Recently, a former Scottsdale real-estate executive was sentenced to six years in prison and ordered to pay $6 million in restitution to his firm. He was charged with embezzling $11 million through phony real-estate deals from his former employer. The executive's employer conducted its own internal investigation and handed the case over to the Arizona attorney general.
Phoenix's record number of empty homes presents other opportunities for stabilizing the housing economy.
Vacant properties often mean blight and crime for neighborhoods and drag down home values. Many empty homes today are foreclosure properties, abandoned by owners and neglected by lenders. Others are empty rentals. Some are unsold new homes.

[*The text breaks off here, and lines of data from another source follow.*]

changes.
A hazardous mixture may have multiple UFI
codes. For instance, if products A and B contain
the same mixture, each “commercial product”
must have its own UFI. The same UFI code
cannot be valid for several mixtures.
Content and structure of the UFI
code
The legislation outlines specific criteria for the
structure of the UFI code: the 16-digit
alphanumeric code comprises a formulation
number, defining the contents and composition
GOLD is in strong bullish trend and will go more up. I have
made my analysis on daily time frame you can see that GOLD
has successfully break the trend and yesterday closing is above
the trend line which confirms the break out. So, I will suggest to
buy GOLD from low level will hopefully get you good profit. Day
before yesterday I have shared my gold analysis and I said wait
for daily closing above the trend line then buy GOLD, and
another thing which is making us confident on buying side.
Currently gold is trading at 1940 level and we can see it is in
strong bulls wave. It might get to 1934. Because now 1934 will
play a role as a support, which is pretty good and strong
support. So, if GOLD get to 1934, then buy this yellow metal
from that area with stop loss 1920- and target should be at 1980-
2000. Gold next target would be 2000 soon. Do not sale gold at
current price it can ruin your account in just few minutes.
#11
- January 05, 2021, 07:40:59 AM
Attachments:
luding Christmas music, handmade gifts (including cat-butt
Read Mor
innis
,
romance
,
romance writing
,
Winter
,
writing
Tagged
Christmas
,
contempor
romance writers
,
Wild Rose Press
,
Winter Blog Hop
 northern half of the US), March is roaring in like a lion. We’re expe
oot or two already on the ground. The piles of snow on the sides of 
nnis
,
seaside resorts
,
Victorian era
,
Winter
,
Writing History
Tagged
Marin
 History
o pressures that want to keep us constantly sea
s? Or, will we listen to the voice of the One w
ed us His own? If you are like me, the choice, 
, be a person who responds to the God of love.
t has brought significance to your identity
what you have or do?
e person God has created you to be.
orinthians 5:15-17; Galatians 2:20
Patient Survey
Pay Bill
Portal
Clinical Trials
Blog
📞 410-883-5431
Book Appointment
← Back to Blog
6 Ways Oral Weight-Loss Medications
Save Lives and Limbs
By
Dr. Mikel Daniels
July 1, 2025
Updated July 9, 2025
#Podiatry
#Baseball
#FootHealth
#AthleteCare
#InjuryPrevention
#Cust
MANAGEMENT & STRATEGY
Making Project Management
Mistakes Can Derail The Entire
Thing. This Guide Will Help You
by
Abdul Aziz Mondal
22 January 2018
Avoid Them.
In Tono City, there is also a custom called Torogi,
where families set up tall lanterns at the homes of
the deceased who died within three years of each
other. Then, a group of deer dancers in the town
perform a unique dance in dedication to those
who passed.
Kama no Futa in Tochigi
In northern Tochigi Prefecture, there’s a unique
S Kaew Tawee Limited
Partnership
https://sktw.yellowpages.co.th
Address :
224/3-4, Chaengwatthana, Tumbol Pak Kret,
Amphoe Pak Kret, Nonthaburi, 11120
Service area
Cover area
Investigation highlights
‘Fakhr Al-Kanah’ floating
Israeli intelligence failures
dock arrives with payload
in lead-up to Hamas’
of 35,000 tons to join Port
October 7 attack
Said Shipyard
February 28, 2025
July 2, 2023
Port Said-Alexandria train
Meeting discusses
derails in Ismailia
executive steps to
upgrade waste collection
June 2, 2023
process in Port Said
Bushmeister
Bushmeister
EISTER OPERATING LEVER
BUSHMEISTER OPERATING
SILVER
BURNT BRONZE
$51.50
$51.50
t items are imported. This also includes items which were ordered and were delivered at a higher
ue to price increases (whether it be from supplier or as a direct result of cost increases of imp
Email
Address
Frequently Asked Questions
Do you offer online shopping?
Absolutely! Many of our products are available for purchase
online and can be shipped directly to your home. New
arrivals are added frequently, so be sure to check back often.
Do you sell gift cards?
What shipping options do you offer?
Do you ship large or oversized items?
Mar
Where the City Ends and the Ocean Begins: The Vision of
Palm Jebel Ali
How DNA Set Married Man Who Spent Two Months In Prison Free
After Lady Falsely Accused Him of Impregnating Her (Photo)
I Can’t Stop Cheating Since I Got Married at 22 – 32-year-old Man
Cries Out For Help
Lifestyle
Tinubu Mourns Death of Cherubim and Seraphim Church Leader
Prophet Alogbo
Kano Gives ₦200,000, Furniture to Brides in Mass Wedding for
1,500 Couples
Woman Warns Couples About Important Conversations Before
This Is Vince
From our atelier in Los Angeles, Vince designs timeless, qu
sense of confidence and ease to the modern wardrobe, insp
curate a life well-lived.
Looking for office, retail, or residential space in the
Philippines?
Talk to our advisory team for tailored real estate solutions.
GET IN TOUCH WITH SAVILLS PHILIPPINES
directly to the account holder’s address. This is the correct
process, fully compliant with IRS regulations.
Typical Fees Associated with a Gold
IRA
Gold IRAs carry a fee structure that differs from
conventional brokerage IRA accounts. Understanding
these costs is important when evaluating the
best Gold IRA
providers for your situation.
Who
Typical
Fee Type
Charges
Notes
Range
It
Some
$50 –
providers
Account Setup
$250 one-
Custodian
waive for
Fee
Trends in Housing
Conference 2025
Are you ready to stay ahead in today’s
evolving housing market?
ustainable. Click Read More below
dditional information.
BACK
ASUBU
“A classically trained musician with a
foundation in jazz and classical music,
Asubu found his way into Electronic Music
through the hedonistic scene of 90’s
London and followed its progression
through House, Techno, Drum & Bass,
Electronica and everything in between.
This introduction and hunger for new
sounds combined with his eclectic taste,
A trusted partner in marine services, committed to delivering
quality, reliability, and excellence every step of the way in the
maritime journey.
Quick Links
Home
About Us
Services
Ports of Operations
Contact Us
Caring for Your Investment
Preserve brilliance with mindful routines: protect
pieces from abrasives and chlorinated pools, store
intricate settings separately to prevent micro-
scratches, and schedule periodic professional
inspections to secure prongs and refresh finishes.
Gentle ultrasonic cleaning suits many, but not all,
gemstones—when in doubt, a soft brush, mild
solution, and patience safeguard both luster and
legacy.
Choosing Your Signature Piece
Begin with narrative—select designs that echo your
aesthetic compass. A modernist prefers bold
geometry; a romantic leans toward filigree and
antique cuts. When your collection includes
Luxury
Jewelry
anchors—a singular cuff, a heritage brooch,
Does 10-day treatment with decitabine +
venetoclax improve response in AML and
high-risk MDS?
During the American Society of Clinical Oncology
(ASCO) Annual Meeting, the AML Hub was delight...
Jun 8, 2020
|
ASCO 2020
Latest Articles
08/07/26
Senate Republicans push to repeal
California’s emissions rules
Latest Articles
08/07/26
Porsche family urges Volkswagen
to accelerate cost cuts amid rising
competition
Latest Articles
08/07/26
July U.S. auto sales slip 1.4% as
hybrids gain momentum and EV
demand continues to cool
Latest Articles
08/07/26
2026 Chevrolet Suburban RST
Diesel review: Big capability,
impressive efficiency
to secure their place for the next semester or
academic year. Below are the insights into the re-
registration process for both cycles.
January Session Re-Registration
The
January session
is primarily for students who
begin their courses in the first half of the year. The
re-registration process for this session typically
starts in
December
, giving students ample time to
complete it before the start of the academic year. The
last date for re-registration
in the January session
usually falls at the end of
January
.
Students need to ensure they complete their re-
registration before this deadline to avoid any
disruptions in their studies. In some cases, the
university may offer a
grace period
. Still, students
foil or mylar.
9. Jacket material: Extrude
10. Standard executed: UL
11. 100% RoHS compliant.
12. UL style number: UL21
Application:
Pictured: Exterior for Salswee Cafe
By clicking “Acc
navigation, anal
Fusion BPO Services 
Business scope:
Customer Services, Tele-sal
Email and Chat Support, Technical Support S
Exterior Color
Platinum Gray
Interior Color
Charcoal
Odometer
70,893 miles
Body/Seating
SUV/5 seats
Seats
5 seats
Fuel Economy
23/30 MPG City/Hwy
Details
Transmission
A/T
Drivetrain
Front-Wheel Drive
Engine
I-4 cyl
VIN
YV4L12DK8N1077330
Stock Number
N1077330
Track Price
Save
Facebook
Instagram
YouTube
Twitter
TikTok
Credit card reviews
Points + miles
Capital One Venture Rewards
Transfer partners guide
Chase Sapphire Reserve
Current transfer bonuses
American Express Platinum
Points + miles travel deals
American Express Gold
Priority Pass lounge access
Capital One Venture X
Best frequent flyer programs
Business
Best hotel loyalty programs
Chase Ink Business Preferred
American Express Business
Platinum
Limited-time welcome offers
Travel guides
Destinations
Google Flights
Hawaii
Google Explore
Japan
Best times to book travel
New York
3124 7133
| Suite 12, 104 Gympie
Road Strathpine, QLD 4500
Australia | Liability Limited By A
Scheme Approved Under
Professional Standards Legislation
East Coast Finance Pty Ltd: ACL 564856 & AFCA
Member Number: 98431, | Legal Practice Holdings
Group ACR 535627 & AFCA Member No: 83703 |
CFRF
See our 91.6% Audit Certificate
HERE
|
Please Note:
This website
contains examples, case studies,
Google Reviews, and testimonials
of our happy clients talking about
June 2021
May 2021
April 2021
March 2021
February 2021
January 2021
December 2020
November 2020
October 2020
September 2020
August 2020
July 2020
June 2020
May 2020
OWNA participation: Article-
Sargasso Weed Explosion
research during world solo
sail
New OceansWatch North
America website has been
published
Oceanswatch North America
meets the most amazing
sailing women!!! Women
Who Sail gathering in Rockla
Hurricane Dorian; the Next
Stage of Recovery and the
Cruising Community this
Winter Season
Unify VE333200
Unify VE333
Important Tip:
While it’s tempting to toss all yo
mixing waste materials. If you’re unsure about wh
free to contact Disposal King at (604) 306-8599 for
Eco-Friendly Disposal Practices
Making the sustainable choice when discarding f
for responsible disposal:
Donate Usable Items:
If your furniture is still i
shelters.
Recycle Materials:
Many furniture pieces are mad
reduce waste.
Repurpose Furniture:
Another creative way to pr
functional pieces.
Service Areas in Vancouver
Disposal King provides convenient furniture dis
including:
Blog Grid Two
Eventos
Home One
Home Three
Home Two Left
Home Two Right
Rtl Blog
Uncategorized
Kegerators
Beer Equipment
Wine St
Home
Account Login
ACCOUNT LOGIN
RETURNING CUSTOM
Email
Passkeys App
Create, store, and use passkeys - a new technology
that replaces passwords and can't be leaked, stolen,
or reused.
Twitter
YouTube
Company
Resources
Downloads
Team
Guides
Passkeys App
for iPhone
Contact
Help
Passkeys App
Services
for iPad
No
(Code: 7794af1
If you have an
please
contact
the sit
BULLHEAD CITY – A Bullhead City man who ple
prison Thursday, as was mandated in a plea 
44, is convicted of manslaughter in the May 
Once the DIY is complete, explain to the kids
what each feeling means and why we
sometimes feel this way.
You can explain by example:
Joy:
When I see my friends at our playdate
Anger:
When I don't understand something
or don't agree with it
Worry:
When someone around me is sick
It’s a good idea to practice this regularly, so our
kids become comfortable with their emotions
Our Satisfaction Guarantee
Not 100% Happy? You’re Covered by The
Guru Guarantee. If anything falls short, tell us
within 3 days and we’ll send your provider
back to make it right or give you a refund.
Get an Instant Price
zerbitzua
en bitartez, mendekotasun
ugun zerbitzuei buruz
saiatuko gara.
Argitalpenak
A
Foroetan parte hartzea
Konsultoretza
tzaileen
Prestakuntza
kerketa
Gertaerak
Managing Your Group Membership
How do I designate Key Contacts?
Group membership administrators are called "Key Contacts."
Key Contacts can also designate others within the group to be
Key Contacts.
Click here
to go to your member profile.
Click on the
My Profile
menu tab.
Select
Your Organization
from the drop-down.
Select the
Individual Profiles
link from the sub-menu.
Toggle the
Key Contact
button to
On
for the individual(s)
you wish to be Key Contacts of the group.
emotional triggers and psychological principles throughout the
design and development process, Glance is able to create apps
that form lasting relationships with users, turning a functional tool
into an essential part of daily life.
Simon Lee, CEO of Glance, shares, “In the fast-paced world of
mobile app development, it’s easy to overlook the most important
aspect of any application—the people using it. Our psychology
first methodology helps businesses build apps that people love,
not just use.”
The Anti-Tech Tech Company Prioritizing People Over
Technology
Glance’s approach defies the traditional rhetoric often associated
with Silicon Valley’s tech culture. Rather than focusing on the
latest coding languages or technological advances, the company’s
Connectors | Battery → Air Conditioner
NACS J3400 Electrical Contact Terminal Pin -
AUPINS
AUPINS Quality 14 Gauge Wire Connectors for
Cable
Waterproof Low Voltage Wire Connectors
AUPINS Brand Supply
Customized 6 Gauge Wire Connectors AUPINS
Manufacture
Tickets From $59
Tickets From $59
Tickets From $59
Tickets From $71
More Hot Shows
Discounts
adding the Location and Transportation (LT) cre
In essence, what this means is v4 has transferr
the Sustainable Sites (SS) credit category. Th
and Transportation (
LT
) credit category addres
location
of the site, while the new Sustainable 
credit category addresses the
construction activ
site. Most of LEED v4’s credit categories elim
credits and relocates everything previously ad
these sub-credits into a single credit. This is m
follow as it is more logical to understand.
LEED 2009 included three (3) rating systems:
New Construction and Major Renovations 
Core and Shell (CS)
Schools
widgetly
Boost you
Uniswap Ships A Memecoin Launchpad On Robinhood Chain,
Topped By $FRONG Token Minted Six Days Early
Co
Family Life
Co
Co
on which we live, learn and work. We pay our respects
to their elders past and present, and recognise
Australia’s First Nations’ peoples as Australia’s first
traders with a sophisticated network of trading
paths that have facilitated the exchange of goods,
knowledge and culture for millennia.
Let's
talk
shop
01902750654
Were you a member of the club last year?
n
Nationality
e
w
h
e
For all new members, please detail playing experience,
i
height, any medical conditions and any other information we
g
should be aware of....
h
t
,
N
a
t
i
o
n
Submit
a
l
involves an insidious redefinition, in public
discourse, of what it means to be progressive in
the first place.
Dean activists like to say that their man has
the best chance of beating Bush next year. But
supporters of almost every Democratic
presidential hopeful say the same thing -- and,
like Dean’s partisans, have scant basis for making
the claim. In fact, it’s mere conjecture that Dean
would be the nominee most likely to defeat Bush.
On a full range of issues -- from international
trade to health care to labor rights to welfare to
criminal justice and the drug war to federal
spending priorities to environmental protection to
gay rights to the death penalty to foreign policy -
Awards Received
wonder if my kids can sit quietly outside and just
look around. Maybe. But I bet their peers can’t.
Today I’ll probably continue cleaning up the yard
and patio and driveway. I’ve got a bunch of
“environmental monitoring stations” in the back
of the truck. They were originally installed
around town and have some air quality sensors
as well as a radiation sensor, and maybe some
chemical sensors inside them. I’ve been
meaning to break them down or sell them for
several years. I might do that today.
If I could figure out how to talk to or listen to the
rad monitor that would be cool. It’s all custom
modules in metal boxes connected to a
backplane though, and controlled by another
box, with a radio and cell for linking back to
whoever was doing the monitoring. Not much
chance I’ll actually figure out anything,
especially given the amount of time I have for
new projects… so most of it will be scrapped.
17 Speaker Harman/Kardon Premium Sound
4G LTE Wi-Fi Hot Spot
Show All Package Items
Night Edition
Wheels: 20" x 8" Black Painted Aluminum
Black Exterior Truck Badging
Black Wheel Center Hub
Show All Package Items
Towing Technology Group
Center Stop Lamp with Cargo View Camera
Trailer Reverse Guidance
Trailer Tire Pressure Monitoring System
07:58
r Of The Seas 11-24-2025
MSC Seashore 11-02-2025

Federal funds are available to rehabilitate, sell and utilize more than 80,000 empty homes across the Phoenix area. Doing so would create jobs and help stabilize neighborhoods and home values.
Arizona will soon receive $118 million in federal funding to help neighborhoods hit hard by foreclosures, which follows $121 million from last year. The money is aimed at people willing to take on foreclosure properties as their primary residences. But those prospective homeowners, often stretched for cash, are now in competition with investors.
Arizona could take steps to curb housing speculation and support more homeowners willing to help build neighborhoods. Lenders, especially government-owned Fannie Mae, could give such people preferential treatment.
Cities and non-profit housing groups also could convert abandoned homes into affordable rentals for people who have lost homes to foreclosure or into group homes for the elderly and handicapped. Such projects would allow local government, non-profits and builders to tap federal funding designed to provide different types of housing.
Metropolitan Phoenix needs more new residents to stabilize its housing industry.
A more diversified housing stock - including more apartments, affordable housing and mixed-use projects that reuse foreclosure homes in established areas - would offer alternatives to more acres of single-family homes in ever more distant suburbs. Again, federal money is there to help.
The building industry can reshape itself and metro Phoenix's growth pattern by shifting the long-standing focus on edge developments to include a greater variety of housing to attract and retain a greater variety of people.
Such a shift in focus could include, for example, reusing homes and vacant land in foreclosure and would provide construction jobs and help struggling neighborhoods and people by providing more affordable housing.
There are national grants and federal funding to help the building industry change its focus. The Arizona State University School of Construction and ASU's Stardust Center for affordable housing can both help find funding and provide training and design services to help the building industry evolve. Both entities are already working on innovative plans for different types of housing developments. They just need more builders and lenders willing to take them on.
Arizona cities can help by expediting building permits for these new types of projects. In the past, it's been easier to get plans approved for basic single-family homes built in expanding suburbs.
No quick fix
The housing industry can't rely on Arizona's old model for growth. No one in Arizona can rely on annual 50 percent home price run-ups again.
Many housing-industry leaders are working to overhaul their operations to meet current market reality.
The head of one prominent Arizona homebuilder has said his firm will never pay a high price for a huge chunk of land on Phoenix's fringes where there is no other development because it's no longer what the region needs, homebuyers want, or a money-making move.
Estimates now are that it will take more than five years for metro Phoenix's home values to climb back toward their highs of 2006. But recovery won't begin until more jobs are created, foreclosures slow and the building industry regroups.